The political expenditure provisions of the Commonwealth Electoral Act seem to have their origins in a strange notion, held by the previous government, that its opponents should be held accountable to it. In a late 2005 speech to the Sydney Institute, foreshadowing the current legislation, then special minister of state Senator Eric Abetz complained that ‘third parties’ such as the Wilderness Society, the RSPCA, GetUp!, and the ACTU were effectively campaigning in favour of the ALP. ‘Yet none of these groups,’ Abetz said, ‘are required to report annually outside of election periods, and blatantly political campaigns such as those run by GetUp! and the ACTU escape accountability.’

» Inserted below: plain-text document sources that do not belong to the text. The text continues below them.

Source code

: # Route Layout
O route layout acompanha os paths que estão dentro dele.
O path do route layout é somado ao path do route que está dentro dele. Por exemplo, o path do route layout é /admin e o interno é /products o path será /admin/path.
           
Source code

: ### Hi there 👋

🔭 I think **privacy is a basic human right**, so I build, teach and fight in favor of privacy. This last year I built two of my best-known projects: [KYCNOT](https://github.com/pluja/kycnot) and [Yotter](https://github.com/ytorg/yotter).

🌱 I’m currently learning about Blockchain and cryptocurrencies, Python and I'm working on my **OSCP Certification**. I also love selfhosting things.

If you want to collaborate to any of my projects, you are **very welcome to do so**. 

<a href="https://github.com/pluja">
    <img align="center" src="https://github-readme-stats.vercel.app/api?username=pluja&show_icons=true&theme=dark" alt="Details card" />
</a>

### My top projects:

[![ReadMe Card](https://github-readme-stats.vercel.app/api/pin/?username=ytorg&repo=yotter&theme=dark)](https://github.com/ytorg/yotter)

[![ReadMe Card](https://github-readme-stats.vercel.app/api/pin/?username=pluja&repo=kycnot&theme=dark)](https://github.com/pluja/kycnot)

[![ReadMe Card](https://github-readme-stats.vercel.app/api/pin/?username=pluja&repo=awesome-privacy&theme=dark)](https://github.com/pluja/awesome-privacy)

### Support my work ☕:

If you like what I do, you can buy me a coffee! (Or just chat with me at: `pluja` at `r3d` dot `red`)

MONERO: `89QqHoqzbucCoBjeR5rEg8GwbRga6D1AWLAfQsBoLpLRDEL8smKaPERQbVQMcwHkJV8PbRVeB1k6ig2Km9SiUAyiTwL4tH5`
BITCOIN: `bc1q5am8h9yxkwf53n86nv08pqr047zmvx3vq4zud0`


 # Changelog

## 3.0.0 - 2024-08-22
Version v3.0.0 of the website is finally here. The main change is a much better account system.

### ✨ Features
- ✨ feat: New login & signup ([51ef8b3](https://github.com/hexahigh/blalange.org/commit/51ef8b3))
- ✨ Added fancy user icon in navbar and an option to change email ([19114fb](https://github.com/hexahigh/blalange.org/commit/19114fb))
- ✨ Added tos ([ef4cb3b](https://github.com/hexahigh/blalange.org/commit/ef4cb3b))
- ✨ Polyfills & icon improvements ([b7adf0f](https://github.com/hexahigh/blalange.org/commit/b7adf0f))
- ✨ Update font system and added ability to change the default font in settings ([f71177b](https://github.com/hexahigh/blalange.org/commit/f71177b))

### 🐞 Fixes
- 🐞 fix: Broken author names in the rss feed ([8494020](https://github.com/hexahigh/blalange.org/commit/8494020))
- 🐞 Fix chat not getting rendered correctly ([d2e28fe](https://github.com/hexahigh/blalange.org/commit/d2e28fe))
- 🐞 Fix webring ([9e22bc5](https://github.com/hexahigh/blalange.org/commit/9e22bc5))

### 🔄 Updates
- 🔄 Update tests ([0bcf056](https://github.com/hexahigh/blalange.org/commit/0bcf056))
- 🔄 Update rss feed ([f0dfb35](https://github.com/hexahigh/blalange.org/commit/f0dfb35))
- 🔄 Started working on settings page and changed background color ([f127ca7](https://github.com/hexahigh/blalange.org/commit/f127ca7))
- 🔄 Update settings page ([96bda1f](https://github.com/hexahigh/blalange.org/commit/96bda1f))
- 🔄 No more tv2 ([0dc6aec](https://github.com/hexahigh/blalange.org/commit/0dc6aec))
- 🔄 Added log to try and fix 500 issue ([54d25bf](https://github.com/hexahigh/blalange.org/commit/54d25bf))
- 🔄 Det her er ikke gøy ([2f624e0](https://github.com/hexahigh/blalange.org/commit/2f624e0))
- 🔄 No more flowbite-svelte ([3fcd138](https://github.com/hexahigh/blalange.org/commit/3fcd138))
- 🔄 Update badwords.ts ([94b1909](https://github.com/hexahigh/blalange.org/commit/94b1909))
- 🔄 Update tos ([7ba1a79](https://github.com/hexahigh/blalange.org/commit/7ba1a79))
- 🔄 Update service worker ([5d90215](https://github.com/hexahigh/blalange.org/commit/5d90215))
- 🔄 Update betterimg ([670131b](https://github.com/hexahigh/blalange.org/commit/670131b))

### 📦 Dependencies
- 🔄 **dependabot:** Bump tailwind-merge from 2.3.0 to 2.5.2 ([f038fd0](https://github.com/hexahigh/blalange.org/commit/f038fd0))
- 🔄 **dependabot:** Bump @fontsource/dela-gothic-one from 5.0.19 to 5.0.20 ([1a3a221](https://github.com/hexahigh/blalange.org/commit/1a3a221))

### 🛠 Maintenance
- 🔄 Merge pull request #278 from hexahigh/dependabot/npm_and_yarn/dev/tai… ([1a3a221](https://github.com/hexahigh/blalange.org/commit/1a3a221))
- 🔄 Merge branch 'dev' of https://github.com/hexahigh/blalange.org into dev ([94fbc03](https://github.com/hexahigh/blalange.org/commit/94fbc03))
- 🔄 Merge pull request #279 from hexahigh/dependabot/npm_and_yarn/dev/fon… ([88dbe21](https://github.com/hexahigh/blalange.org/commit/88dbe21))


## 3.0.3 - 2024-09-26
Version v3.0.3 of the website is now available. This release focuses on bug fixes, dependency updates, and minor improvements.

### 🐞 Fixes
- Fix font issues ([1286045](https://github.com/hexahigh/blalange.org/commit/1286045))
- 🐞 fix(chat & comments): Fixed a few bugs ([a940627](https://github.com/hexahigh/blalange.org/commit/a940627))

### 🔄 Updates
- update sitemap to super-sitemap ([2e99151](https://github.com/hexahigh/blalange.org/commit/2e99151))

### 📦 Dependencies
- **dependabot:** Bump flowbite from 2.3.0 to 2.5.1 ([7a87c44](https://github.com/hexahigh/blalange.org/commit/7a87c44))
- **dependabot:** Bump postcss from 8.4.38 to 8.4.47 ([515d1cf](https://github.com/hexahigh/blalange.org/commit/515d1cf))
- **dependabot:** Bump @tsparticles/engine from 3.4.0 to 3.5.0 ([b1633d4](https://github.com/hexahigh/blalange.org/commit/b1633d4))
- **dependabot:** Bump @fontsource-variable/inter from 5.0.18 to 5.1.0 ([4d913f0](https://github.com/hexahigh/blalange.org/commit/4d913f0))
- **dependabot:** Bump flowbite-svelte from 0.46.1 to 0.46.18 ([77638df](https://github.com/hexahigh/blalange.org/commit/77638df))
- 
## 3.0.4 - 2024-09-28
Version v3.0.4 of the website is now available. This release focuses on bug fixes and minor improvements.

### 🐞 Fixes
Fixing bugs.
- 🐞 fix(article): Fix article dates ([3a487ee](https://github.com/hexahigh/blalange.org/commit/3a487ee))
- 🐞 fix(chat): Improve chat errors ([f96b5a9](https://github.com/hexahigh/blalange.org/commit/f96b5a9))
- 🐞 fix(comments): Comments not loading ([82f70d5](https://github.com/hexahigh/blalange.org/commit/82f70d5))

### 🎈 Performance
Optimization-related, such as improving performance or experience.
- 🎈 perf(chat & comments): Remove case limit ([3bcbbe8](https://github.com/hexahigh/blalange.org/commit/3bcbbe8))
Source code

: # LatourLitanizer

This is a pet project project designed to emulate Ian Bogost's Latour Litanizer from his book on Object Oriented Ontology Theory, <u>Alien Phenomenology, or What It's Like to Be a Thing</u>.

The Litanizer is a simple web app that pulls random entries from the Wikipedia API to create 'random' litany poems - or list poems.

These groups are accountable to their members and supporters for their spending, not to the government. The general public will decide whether the arguments of these third parties are persuasive based on their campaigns at the time, not in hindsight when the few who bother to check the AEC website see how much was spent. Far from improving the quality of Australian democracy, the disclosure provisions represent the former government’s bureaucratic harassment of its opponents. Of the forty-nine political organisations that submitted returns to the AEC for 2006–07, forty-eight are left-wing (two pollsters submitted returns as well, taking the tally of submissions to fifty-one).

The new government shows some signs of being better-disposed to democratic debate than its predecessor. Deputy Prime Minister Julia Gillard has already said that the new government will remove provisions restricting the public comment of NGOs with government contracts. On the other hand, Labor also favours reducing the threshold of disclosable donations from the current $10,300 to $1,000. If the $1,000 threshold applied to political expenditure provisions as well, thousands of small groups with only an incidental interest in elections or election issues could be caught in the AEC’s bureaucratic net.

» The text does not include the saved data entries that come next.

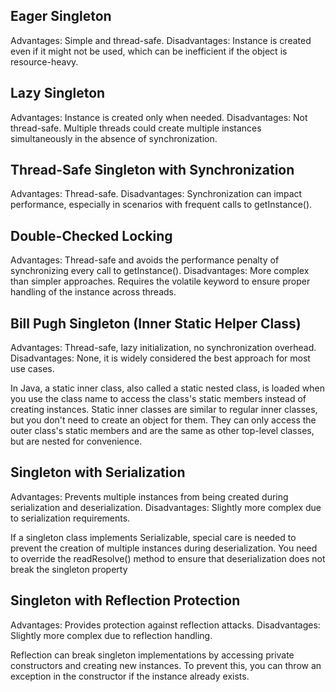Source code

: 
Eager Singleton
----------------
Advantages: Simple and thread-safe.
Disadvantages: Instance is created even if it might not be used, which can be inefficient if the object is resource-heavy.

Lazy Singleton
---------------
Advantages: Instance is created only when needed.
Disadvantages: Not thread-safe. Multiple threads could create multiple instances simultaneously in the absence of synchronization.

Thread-Safe Singleton with Synchronization
---------------------------------------------
Advantages: Thread-safe.
Disadvantages: Synchronization can impact performance, especially in scenarios with frequent calls to getInstance().

Double-Checked Locking
--------------------------
Advantages: Thread-safe and avoids the performance penalty of synchronizing every call to getInstance().
Disadvantages: More complex than simpler approaches. Requires the volatile keyword to ensure proper handling of the instance across threads.

Bill Pugh Singleton (Inner Static Helper Class)
----------------------------------------------------
Advantages: Thread-safe, lazy initialization, no synchronization overhead.
Disadvantages: None, it is widely considered the best approach for most use cases.


In Java, a static inner class, also called a static nested class, is loaded when you use the class name to access the class's static members instead of creating instances. Static inner classes are similar to regular inner classes, but you don't need to create an object for them. They can only access the outer class's static members and are the same as other top-level classes, but are nested for convenience. 


Singleton with Serialization
--------------------------------
Advantages: Prevents multiple instances from being created during serialization and deserialization.
Disadvantages: Slightly more complex due to serialization requirements.

If a singleton class implements Serializable, special care is needed to prevent the creation of multiple instances during deserialization. You need to override the readResolve() method to ensure that deserialization does not break the singleton property

Singleton with Reflection Protection
-------------------------------------

Advantages: Provides protection against reflection attacks.
Disadvantages: Slightly more complex due to reflection handling.


Reflection can break singleton implementations by accessing private constructors and creating new instances. To prevent this, you can throw an exception in the constructor if the instance already exists.


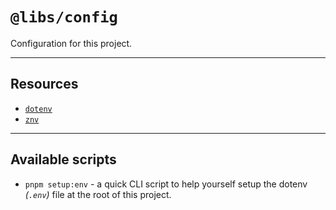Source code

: # `@libs/config`

Configuration for this project.

---

## Resources

- [`dotenv`](https://github.com/dotenv/dotenv)
- [`znv`](https://github.com/lostfictions/znv)

---

## Available scripts

- `pnpm setup:env` - a quick CLI script to help yourself
  setup the dotenv _(`.env`)_ file at the root of this project.
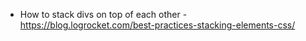 - How to stack divs on top of each other - https://blog.logrocket.com/best-practices-stacking-elements-css/

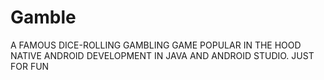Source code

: # Gamble
A FAMOUS DICE-ROLLING GAMBLING GAME POPULAR IN THE HOOD
NATIVE ANDROID DEVELOPMENT IN JAVA AND ANDROID STUDIO.
JUST FOR FUN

After the AEC’s February publi­cation of disclosed political donations and expenditure, the new special minister of state, Senator John Faulkner, was reported in the media as saying there should be a review of the disclosure rules. Changing the political expenditure reporting requirements would, for Labor, be a happy case where democratic principles of free speech coincided with a partisan interest in relieving its friends of bureaucratic burdens. If the Coalition thinks more carefully about what the disclosure rules mean for right-of-centre politics in an era of coast-to-coast Labor governments, it too, I hope, will revert to its former stance in favour of free speech. The Howard government came to power in 1996 rejecting the ‘chilling effects’ of political correctness, and should not have left power presiding over laws that create incentives for silence.

Andrew Norton is the Editor of Policy.